A streampos IS NOT an integer, it's not some byte position in a stream. It represents a character position in the stream, and the type holds some stream state information for the purpose of code conversion and character position.

But this seems to contradict what I see in my example, where fs.seekp(1) seems to overwrite byte 1 (the 2nd byte).

Upvotes: 2

Views: 612

Answers (3)

vitaut
vitaut

Reputation: 55685

seekg() and seekp operate on code units which are often referred to as "characters" in C++ although the latter term is pretty overloaded and may mean other things. They definitely don't operate on bytes which is easy to see if you consider that for wide streams the buffer elements have type wchar_t.

Quoting https://en.cppreference.com/w/cpp/io/basic_streambuf:

The controlled character sequence (buffer) is an array of CharT which, at all times, represents a subsequence, or a "window" into the associated character sequence.

Upvotes: 3

KamilCuk
KamilCuk

Reputation: 141748

Do seekg() and seekp() operate on characters or bytes?

Both?

why does the code snippet in the book say "character"?

char is a character. It represents one byte. In this context, they are the same.

There is also wfstream. It operates on wide characters. These characters take multiple bytes encoded in one wchar_t type.

whether pos_type refers to a character or a byte.

This all is an abstraction. It depends on what the stream refers to. In case of fstream a character is one char which is one byte. In case of wfstream a character has sizeof(wchar_t) bytes. In case of my imaginary typedef basic_ios<__uint128_t> my_super_stream_with_16_bytes_characters; a character has 16 bytes.

contradict what I see in my example, where fs.seekp(1) seems to overwrite byte 1

No, just fs in this case refers to a stream where one character represents one byte (on your operating system on your implementation).

Upvotes: 0

Ted Lyngmo
Ted Lyngmo

Reputation: 117841

Do seekg() and seekp() operate on characters or bytes?
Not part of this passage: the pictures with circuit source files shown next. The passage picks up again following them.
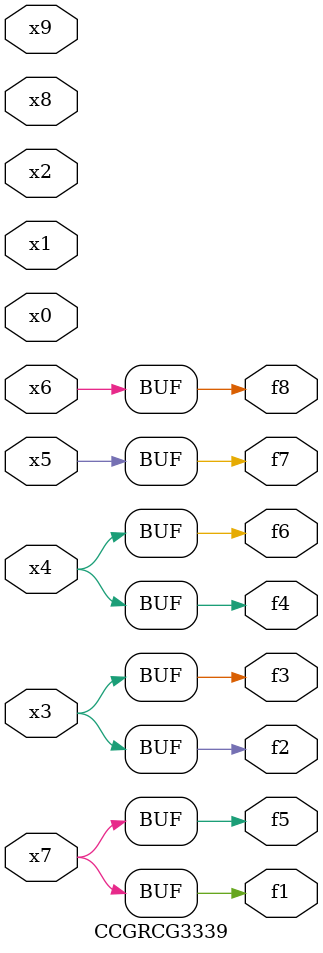
<source format=v>
module CCGRCG3339(
	input x0, x1, x2, x3, x4, x5, x6, x7, x8, x9,
	output f1, f2, f3, f4, f5, f6, f7, f8
);
	assign f1 = x7;
	assign f2 = x3;
	assign f3 = x3;
	assign f4 = x4;
	assign f5 = x7;
	assign f6 = x4;
	assign f7 = x5;
	assign f8 = x6;
endmodule

</source>
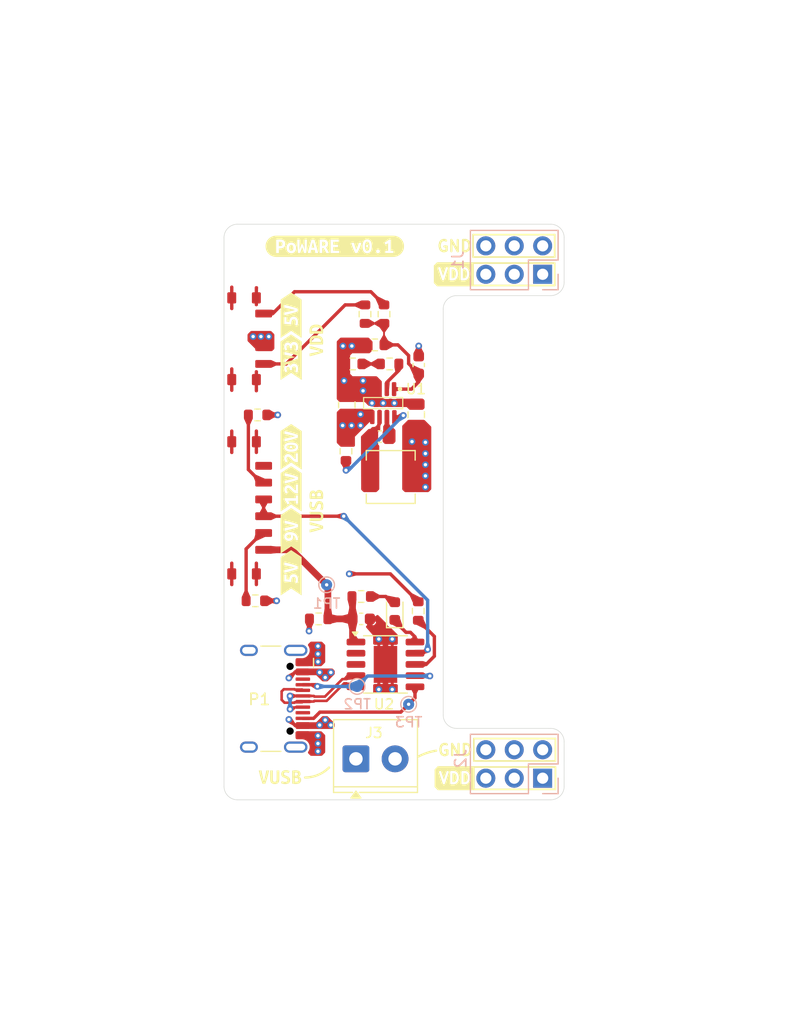
<source format=kicad_pcb>
(kicad_pcb
	(version 20241229)
	(generator "pcbnew")
	(generator_version "9.0")
	(general
		(thickness 1.5842)
		(legacy_teardrops no)
	)
	(paper "A4")
	(title_block
		(title "HARDly AnyPower")
		(date "2025-07-22")
		(rev "v1.0")
		(company "by HARDlyWARE")
	)
	(layers
		(0 "F.Cu" signal)
		(4 "In1.Cu" signal "In1.Cu (GND)")
		(6 "In2.Cu" signal)
		(2 "B.Cu" signal)
		(9 "F.Adhes" user "F.Adhesive")
		(11 "B.Adhes" user "B.Adhesive")
		(13 "F.Paste" user)
		(15 "B.Paste" user)
		(5 "F.SilkS" user "F.Silkscreen")
		(7 "B.SilkS" user "B.Silkscreen")
		(1 "F.Mask" user)
		(3 "B.Mask" user)
		(17 "Dwgs.User" user "User.Drawings")
		(19 "Cmts.User" user "User.Comments")
		(21 "Eco1.User" user "User.Eco1")
		(23 "Eco2.User" user "User.Eco2")
		(25 "Edge.Cuts" user)
		(27 "Margin" user)
		(31 "F.CrtYd" user "F.Courtyard")
		(29 "B.CrtYd" user "B.Courtyard")
		(35 "F.Fab" user)
		(33 "B.Fab" user)
		(39 "User.1" user)
		(41 "User.2" user)
		(43 "User.3" user)
		(45 "User.4" user)
		(47 "User.5" user "Stencil Frame")
	)
	(setup
		(stackup
			(layer "F.SilkS"
				(type "Top Silk Screen")
				(color "White")
			)
			(layer "F.Paste"
				(type "Top Solder Paste")
			)
			(layer "F.Mask"
				(type "Top Solder Mask")
				(color "Purple")
				(thickness 0.01)
			)
			(layer "F.Cu"
				(type "copper")
				(thickness 0.035)
			)
			(layer "dielectric 1"
				(type "prepreg")
				(color "FR4 natural")
				(thickness 0.0994)
				(material "FR4")
				(epsilon_r 4.4)
				(loss_tangent 0.02)
			)
			(layer "In1.Cu"
				(type "copper")
				(thickness 0.0152)
			)
			(layer "dielectric 2"
				(type "core")
				(color "FR4 natural")
				(thickness 1.265)
				(material "FR4")
				(epsilon_r 4.6)
				(loss_tangent 0.02)
			)
			(layer "In2.Cu"
				(type "copper")
				(thickness 0.0152)
			)
			(layer "dielectric 3"
				(type "prepreg")
				(color "FR4 natural")
				(thickness 0.0994)
				(material "FR4")
				(epsilon_r 4.4)
				(loss_tangent 0.02)
			)
			(layer "B.Cu"
				(type "copper")
				(thickness 0.035)
			)
			(layer "B.Mask"
				(type "Bottom Solder Mask")
				(color "Purple")
				(thickness 0.01)
			)
			(layer "B.Paste"
				(type "Bottom Solder Paste")
			)
			(layer "B.SilkS"
				(type "Bottom Silk Screen")
				(color "White")
			)
			(copper_finish "None")
			(dielectric_constraints yes)
		)
		(pad_to_mask_clearance 0)
		(allow_soldermask_bridges_in_footprints no)
		(tenting front back)
		(grid_origin 103.599967 75.626472)
		(pcbplotparams
			(layerselection 0x00000000_00000000_5555d555_575575ff)
			(plot_on_all_layers_selection 0x00000000_00000000_00000000_00000000)
			(disableapertmacros no)
			(usegerberextensions yes)
			(usegerberattributes yes)
			(usegerberadvancedattributes yes)
			(creategerberjobfile yes)
			(dashed_line_dash_ratio 12.000000)
			(dashed_line_gap_ratio 3.000000)
			(svgprecision 4)
			(plotframeref no)
			(mode 1)
			(useauxorigin no)
			(hpglpennumber 1)
			(hpglpenspeed 20)
			(hpglpendiameter 15.000000)
			(pdf_front_fp_property_popups yes)
			(pdf_back_fp_property_popups yes)
			(pdf_metadata yes)
			(pdf_single_document no)
			(dxfpolygonmode yes)
			(dxfimperialunits yes)
			(dxfusepcbnewfont yes)
			(psnegative no)
			(psa4output no)
			(plot_black_and_white yes)
			(sketchpadsonfab no)
			(plotpadnumbers no)
			(hidednponfab no)
			(sketchdnponfab yes)
			(crossoutdnponfab yes)
			(subtractmaskfromsilk yes)
			(outputformat 1)
			(mirror no)
			(drillshape 0)
			(scaleselection 1)
			(outputdirectory "outputs/")
		)
	)
	(net 0 "")
	(net 1 "GND")
	(net 2 "unconnected-(P1-SHIELD-PadS1)")
	(net 3 "VDD")
	(net 4 "/REG_BS")
	(net 5 "/REG_LX")
	(net 6 "VBUS")
	(net 7 "3V3{slash}5V")
	(net 8 "Net-(U1-FB)")
	(net 9 "/LED")
	(net 10 "/PG")
	(net 11 "unconnected-(P1-SBU2-PadB8)")
	(net 12 "unconnected-(P1-SHIELD-PadS1)_1")
	(net 13 "/D-")
	(net 14 "/D+")
	(net 15 "unconnected-(P1-SHIELD-PadS1)_2")
	(net 16 "unconnected-(P1-SHIELD-PadS1)_3")
	(net 17 "unconnected-(P1-SBU1-PadA8)")
	(net 18 "/CC1")
	(net 19 "/CC2")
	(net 20 "/REG_EN")
	(net 21 "Net-(R2-Pad2)")
	(net 22 "/REG_FS")
	(net 23 "Net-(U2-VBUS)")
	(net 24 "Net-(SW1-C)")
	(net 25 "Net-(SW1-A)")
	(net 26 "/CFG_12V")
	(net 27 "/CFG_9V")
	(net 28 "/CFG1")
	(net 29 "unconnected-(U2-CFG3-Pad3)")
	(net 30 "unconnected-(U2-CFG2-Pad2)")
	(net 31 "unconnected-(SW1-Pad0)")
	(net 32 "unconnected-(SW1-Pad0)_1")
	(net 33 "unconnected-(SW1-Pad0)_2")
	(net 34 "unconnected-(SW1-Pad0)_3")
	(net 35 "unconnected-(SW2-Pad0)")
	(net 36 "unconnected-(SW2-Pad0)_1")
	(net 37 "unconnected-(SW2-Pad0)_2")
	(net 38 "unconnected-(SW2-Pad0)_3")
	(net 39 "unconnected-(SW2-Pad1)")
	(footprint "kibuzzard-68873D34" (layer "F.Cu") (at 108.6 125))
	(footprint "Resistor_SMD:R_0603_1608Metric" (layer "F.Cu") (at 117.9 83.655 90))
	(footprint "Resistor_SMD:R_0603_1608Metric" (layer "F.Cu") (at 106.4 109.255))
	(footprint "kibuzzard-68873B2C" (layer "F.Cu") (at 109.6 106.75 90))
	(footprint "magnubgr_footprints:CH224K-SSOP-10-1EP" (layer "F.Cu") (at 118.03 114.935))
	(footprint "Resistor_SMD:R_0603_1608Metric" (layer "F.Cu") (at 114.5 95.9 -90))
	(footprint "Resistor_SMD:R_0603_1608Metric" (layer "F.Cu") (at 120.96 110.17 -90))
	(footprint "magnubgr_footprints:SSSS811101" (layer "F.Cu") (at 105.39 85.85 -90))
	(footprint "Resistor_SMD:R_0603_1608Metric" (layer "F.Cu") (at 106.6 92.655))
	(footprint "kibuzzard-68873AFF" (layer "F.Cu") (at 109.6 95.5 90))
	(footprint "Capacitor_SMD:C_0603_1608Metric" (layer "F.Cu") (at 121 88.2 90))
	(footprint "kibuzzard-68873D34" (layer "F.Cu") (at 111.85 101.25 90))
	(footprint "kibuzzard-68873B06" (layer "F.Cu") (at 109.6 87.5 90))
	(footprint "magnubgr_footprints:SSSS812701" (layer "F.Cu") (at 105.39 100.95 -90))
	(footprint "kibuzzard-68873B0E" (layer "F.Cu") (at 109.6 83.75 90))
	(footprint "Resistor_SMD:R_0603_1608Metric" (layer "F.Cu") (at 118.4 88.1 180))
	(footprint "kibuzzard-68873B1A" (layer "F.Cu") (at 109.6 99.25 90))
	(footprint "kibuzzard-68873B23" (layer "F.Cu") (at 109.6 103 90))
	(footprint "kibuzzard-6887416B" (layer "F.Cu") (at 113.5 77.595))
	(footprint (layer "F.Cu") (at 121.599967 77.126472))
	(footprint "MountingHole:ToolingHole_1.152mm" (layer "F.Cu") (at 105.098528 125.526472))
	(footprint "magnubgr_footprints:USB_C_Receptacle_HCTL_HC-TYPE-C-16P-01A" (layer "F.Cu") (at 106.9 118 -90))
	(footprint "magnubgr_footprints:SY8303AIC" (layer "F.Cu") (at 117.825 91.6 90))
	(footprint "Resistor_SMD:R_0603_1608Metric" (layer "F.Cu") (at 117.075 86.4 180))
	(footprint "Resistor_SMD:R_0603_1608Metric" (layer "F.Cu") (at 115.86 108.87))
	(footprint "Capacitor_SMD:C_0805_2012Metric" (layer "F.Cu") (at 114.575 91.7525 90))
	(footprint "Resistor_SMD:R_0603_1608Metric" (layer "F.Cu") (at 112.06 110.87))
	(footprint "Capacitor_SMD:C_0603_1608Metric"
		(layer "F.Cu")
		(uuid "9e681da6-ab21-4c75-a562-37871486c9ce")
		(at 117.53 94.59 180)
		(descr "Capacitor SMD 0603 (1608 Metric), square (rectangular) end terminal, IPC_7351 nominal, (Body size source: IPC-SM-782 page 76, https://www.pcb-3d.com/wordpress/wp-content/uploads/ipc-sm-782a_amendment_1_and_2.pdf), generated with kicad-footprint-generator")
		(tags "capacitor")
		(property "Reference" "C2"
			(at -2.47 -0.505 0)
			(layer "F.SilkS")
			(hide yes)
			(uuid "22a19c77-2fd7-4a10-bb58-2a912c16414d")
			(effects
				(font
					(size 1 1)
					(thickness 0.15)
				)
			)
		)
		(property "Value" "100n"
			(at 0.022013 0.832609 0)
			(layer "F.Fab")
			(uuid "4320551d-5eb3-4882-bb30-8917415a1524")
			(effects
				(font
					(size 0.6 0.6)
					(thickness 0.1)
				)
			)
		)
		(property "Datasheet" "~"
			(at 0 0 180)
			(unlocked yes)
			(layer "F.Fab")
			(hide yes)
			(uuid "cd835be7-9ec0-412a-ab4a-9bfb2923cf08")
			(effects
				(font
					(size 1.27 1.27)
					(thickness 0.15)
				)
			)
		)
		(property "Description" "Unpolarized capacitor"
			(at 0 0 180)
			(unlocked yes)
			(layer "F.Fab")
			(hide yes)
			(uuid "6a3c27d9-0f8f-4db2-9d15-04bceec619c7")
			(effects
				(font
					(size 1.27 1.27)
					(thickness 0.15)
				)
			)
		)
		(property "Category" ""
			(at 0 0 180)
			(unlocked yes)
			(layer "F.Fab")
			(hide yes)
			(uuid "87bd1083-4487-4423-9ad7-35ee624c6faf")
			(effects
				(font
					(size 1 1)
					(thickness 0.15)
				)
			)
		)
		(property "DK_Datasheet_Link" ""
			(at 0 0 180)
			(unlocked yes)
			(layer "F.Fab")
			(hide yes)
			(uuid "64a6c628-c398-4c1b-a61f-777f4fb5fed5")
			(effects
				(font
					(size 1 1)
					(thickness 0.15)
				)
			)
		)
		(property "DK_Detail_Page" ""
			(at 0 0 180)
			(unlocked yes)
			(layer "F.Fab")
			(hide yes)
			(uuid "06c4c5c0-0154-41bb-bb71-abaf96e5dc2f")
			(effects
				(font
					(size 1 1)
					(thickness 0.15)
				)
			)
		)
		(property "Description_1" ""
			(at 0 0 180)
			(unlocked yes)
			(layer "F.Fab")
			(hide yes)
			(uuid "57fc7134-44a5-460d-98b3-02f1b1b74801")
			(effects
				(font
					(size 1 1)
					(thickness 0.15)
				)
			)
		)
		(property "Digi-Key_PN" ""
			(at 0 0 180)
			(unlocked yes)
			(layer "F.Fab")
			(hide yes)
			(uuid "2d77de4c-f5bb-4171-b6f7-65420ddff63e")
			(effects
				(font
					(size 1 1)
					(thickness 0.15)
				)
			)
		)
		(property "Family" ""
			(at 0 0 180)
			(unlocked yes)
			(layer "F.Fab")
			(hide yes)
			(uuid "ee99ce42-2566-4519-9a07-9123eb02b4a8")
			(effects
				(font
					(size 1 1
... [418624 chars truncated]
</source>
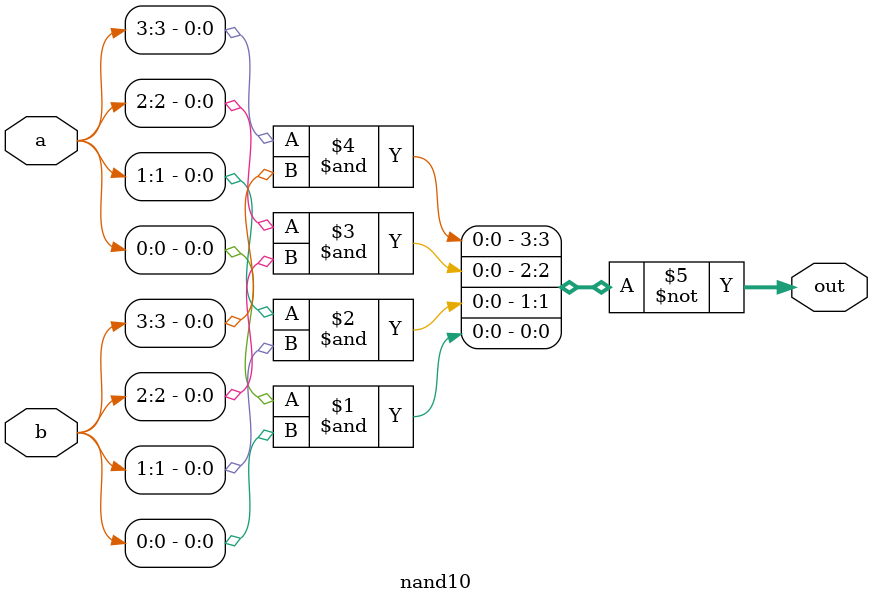
<source format=v>
module nand10 (
    input wire [3:0] a,
    input wire [3:0] b,
    output wire [3:0] out
);

assign out = ~( {a[3] & b[3], a[2] & b[2], a[1] & b[1], a[0] & b[0]} );

endmodule

</source>
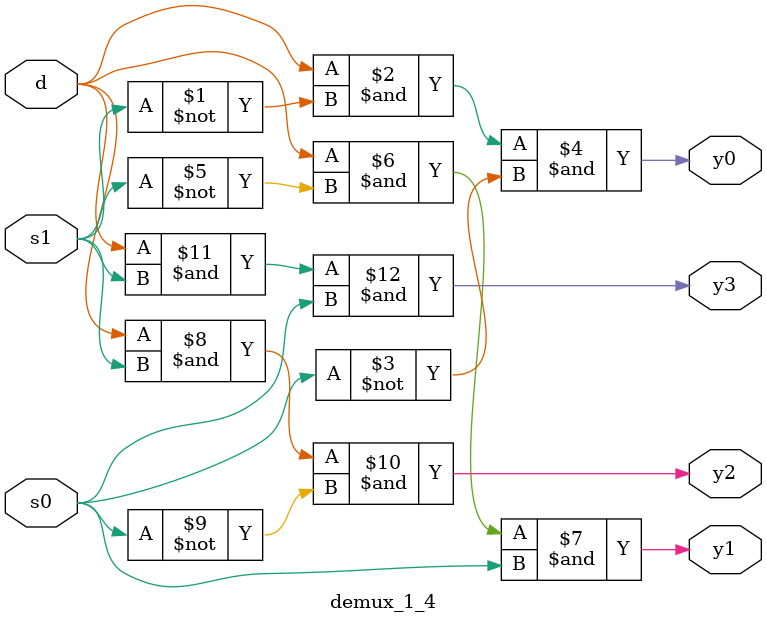
<source format=v>

module demux_1_4 (
    input d,
    input s0, s1,
    output y0, y1, y2, y3
);

// Continuous assignments for each output
assign y0 = d & ~s1 & ~s0;
assign y1 = d & ~s1 & s0;
assign y2 = d & s1 & ~s0;
assign y3 = d & s1 & s0;

endmodule
</source>
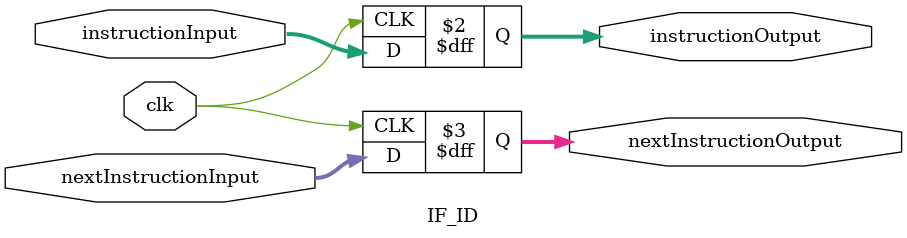
<source format=v>
`timescale 1ns / 1ps


module IF_ID(
input clk,
input [31:0] instructionInput,
input [31:0] nextInstructionInput,
output reg [31:0] instructionOutput,
output reg [31:0] nextInstructionOutput
);
always @(posedge clk) begin
instructionOutput = instructionInput;
nextInstructionOutput = nextInstructionInput;
end
endmodule
</source>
In the context of the seek* functions, they are the same thing - and it has only a very loose relation to visible (or invisible) characters in graphemes, grapheme-like units or symbols.

For encodings, like UTF8, stepping "a character" will need clarification. A seek* character does not take code points into consideration, so stepping one seek*-character may position the r/w pointer somewhere inside a 4 octet long unicode character and reading or writing from/to there may result in an invalid codepoint - or some unexpected grapheme.